Wife Claims Food & Beverage Giant Retaliated for Husband’s Exposure of Company’s Use of Expired Milk in Popular Drink
LABOR WATCHDOG GROUP MAY ASK MAJOR USERS OF DEER PARK BRAND NOT TO RENEW CONTRACTS
Nestle, the world’s largest food and beverage company, has been sued for complicity in the murder of a Colombian trade union leader by paramilitary forces with which the company has had a long-standing relationship.
The suit was filed in U.S. District Court for the Southern District of Florida by the Washington, DC-based International Labor Rights Fund (ILRF) and the Florida-based law firm of Conrad & Scherer, LLP on behalf of the wife of the slain unionist and his labor union, SINALTRAINAL.

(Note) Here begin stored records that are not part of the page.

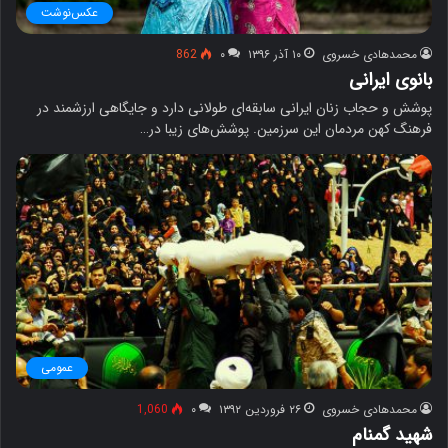
عکس‌نوشت
محمدهادی خسروی
۱۰ آذر ۱۳۹۶
۰
862
بانوی ایرانی
پوشش و حجاب زنان ایرانی سابقه‌ای طولانی دارد و جایگاهی ارزشمند در
فرهنگ کهن مردمان این سرزمین. پوشش‌های زیبا در…
عمومی
محمدهادی خسروی
۲۶ فروردین ۱۳۹۲
۰
1,060
شهید گمنام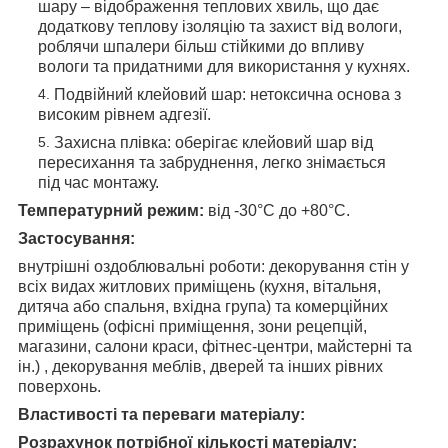
шару – відображення теплових хвиль, що дає
додаткову теплову ізоляцію та захист від вологи,
роблячи шпалери більш стійкими до впливу
вологи та придатними для використання у кухнях.
Подвійний клейовий шар: нетоксична основа з
високим рівнем адгезії.
Захисна плівка: оберігає клейовий шар від
пересихання та забруднення, легко знімається
під час монтажу.
Температурний режим:
від -30°C до +80°C.
Застосування:
внутрішні оздоблювальні роботи: декорування стін у
всіх видах житлових приміщень (кухня, вітальня,
дитяча або спальня, вхідна група) та комерційних
приміщень (офісні приміщення, зони рецепцій,
магазини, салони краси, фітнес-центри, майстерні та
ін.) , декорування меблів, дверей та інших рівних
поверхонь.
Властивості та переваги матеріалу:
Розрахунок потрібної кількості матеріалу: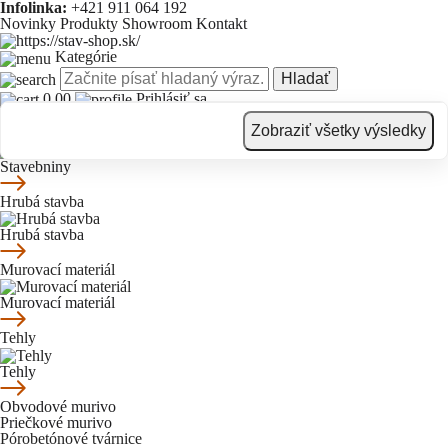
Infolinka:
+421 911 064 192
Novinky
Produkty
Showroom
Kontakt
Kategórie
Hladať
0.00
Prihlásiť sa
Novinky
Produkty
Showroom
Kontakt
Zobraziť všetky výsledky
Stavebniny
Stavebniny
Hrubá stavba
Hrubá stavba
Murovací materiál
Murovací materiál
Tehly
Tehly
Obvodové murivo
Priečkové murivo
Pórobetónové tvárnice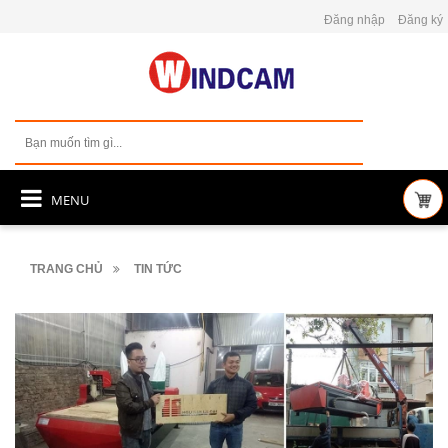
Đăng nhập
Đăng ký
MENU
TRANG CHỦ
TIN TỨC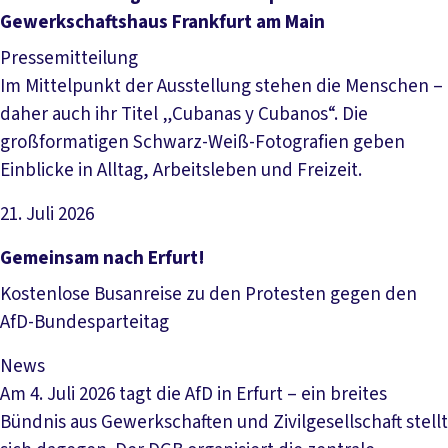
Gewerkschaftshaus Frankfurt am Main
Pressemitteilung
Im Mittelpunkt der Ausstellung stehen die Menschen –
daher auch ihr Titel „Cubanas y Cubanos“. Die
großformatigen Schwarz-Weiß-Fotografien geben
Einblicke in Alltag, Arbeitsleben und Freizeit.
21. Juli 2026
Artikel lesen
Gemeinsam nach Erfurt!
Kostenlose Busanreise zu den Protesten gegen den
AfD-Bundesparteitag
News
Am 4. Juli 2026 tagt die AfD in Erfurt – ein breites
Bündnis aus Gewerkschaften und Zivilgesellschaft stellt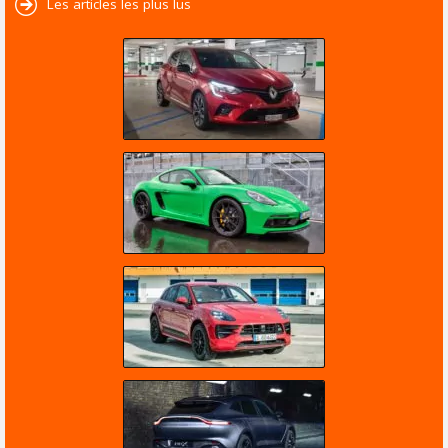
Les articles les plus lus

Gladys Francisca Mendoza Mejia claims that her husband, Luciano Enrique Romero Molina, was killed by paramilitaries associated with Las Autodefensas Unidas de Colombia (AUC) in retaliation for his discovery and exposure of Nestle’s use of expired milk in its popular Milo brand drink. A group of Colombian senators confirmed the validity of this claim in a report issued on November 22, 2002. Molina was one of several SINALTRAINAL trade union leaders assassinated by AUC gunmen in the wake of the expired milk scandal.
ILRF sued Nestle under two U.S. laws, the Alien Tort Statute and the Torture Victim Protection Act, as well as Florida state tort law. ILRF has been in the forefront of efforts to combat serious human rights abuses through the use of these laws. Last year it won a settlement from Unocal on behalf of Burmese plaintiffs who had sued the Los Angeles-based natural gas exploration company for using forced labor in the construction of a pipeline through Burma.
ILRF is in discussions with allied organizations in the U.S. about the possibility of launching a campaign targeting Nestle’s Deer Park brand in connection with the parent company’s human rights abuses abroad. Many universities have contracts with the bottled water company that will be up for renewal over the next several years. The campaign would be similar to a three-year old effort on many college campuses focused on Coca Cola for alleged complicity in the murders of trade union leaders by Colombian paramilitary death squads.